▶ [Task directions] Write the next part of the article on the Kerala band When Chai Met Toast, picking up right after its last sentence.

▶ [Text provided]

When Chai Met Toast Is Coming Home To Kerala with Their New Single 'Dreamland' & Ensuing Album

As a precursor to their upcoming album Small Town, Big Love, Little Homes, Kerala-origin band When Chai Met Toast has released Dreamland, a multilingual track that offers a rooted yet fresh take on their signature Indian indie-folk sound.

In 2016, my brother attended a live music event in Kochi and came home raving about a Kerala-origin band. Named "When Chai Met Toast," the only place we could find their music back then was on SoundCloud. But I somehow found whatever was released on social media, Soundcloud, and grainy videos on YouTube, and started listening.

Soon enough, they were the music that resounded in my room. Dare I say, they might have been one of the first Indie Indian bands I obsessed over? It was unbelievable to me to hear a band whose lyrics were so relatable as a Malayali, yet so global in their sound. Suffice to say, I was an early fan.

By next year, When Chai Met Toast released their debut Joy of Little Things, a three-track EP. At the release event in Kochi (a small affair for an upcoming band) in 2017 at Café Papaya, they performed their track Beautiful World to an enraptured audience. In seeing them live, I knew I was bearing witness to the beginning of something incredible.

▶ [Data shown]
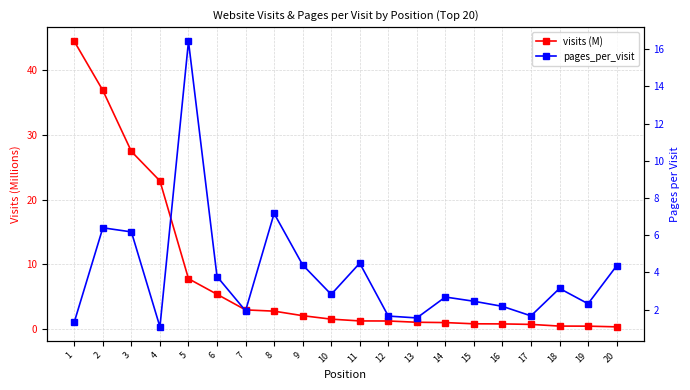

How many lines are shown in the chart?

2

▶ [Response area]
Beautiful World would eventually turn out to be one of their breakout hits, and the EP a favourite among fans. Even to this day, those tracks are the ones that I still go back to. And that feeling I had back then was right, I had the honour to see When Chai Met Toast's music grow from Soundcloud and intimate gigs to being played to sold-out crowds across the world.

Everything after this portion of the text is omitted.